── THE DATA ──
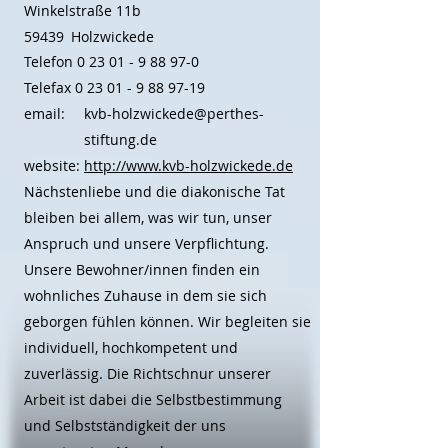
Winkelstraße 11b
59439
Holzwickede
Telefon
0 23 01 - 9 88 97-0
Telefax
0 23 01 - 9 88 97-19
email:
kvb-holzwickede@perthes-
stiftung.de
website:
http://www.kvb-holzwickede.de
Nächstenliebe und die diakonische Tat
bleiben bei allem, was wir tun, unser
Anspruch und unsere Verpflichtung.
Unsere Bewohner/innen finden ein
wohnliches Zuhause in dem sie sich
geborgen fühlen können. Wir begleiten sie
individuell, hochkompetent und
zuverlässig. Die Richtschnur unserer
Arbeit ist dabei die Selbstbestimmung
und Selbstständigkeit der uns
───
TRY IT: Return the lines above exactly; the images are not part of the copy.

OUTPUT FOR THIS EXERCISE:
Winkelstraße 11b
59439
Holzwickede
Telefon
0 23 01 - 9 88 97-0
Telefax
0 23 01 - 9 88 97-19
email:
kvb-holzwickede@perthes-
stiftung.de
website:
http://www.kvb-holzwickede.de
Nächstenliebe und die diakonische Tat
bleiben bei allem, was wir tun, unser
Anspruch und unsere Verpflichtung.
Unsere Bewohner/innen finden ein
wohnliches Zuhause in dem sie sich
geborgen fühlen können. Wir begleiten sie
individuell, hochkompetent und
zuverlässig. Die Richtschnur unserer
Arbeit ist dabei die Selbstbestimmung
und Selbstständigkeit der uns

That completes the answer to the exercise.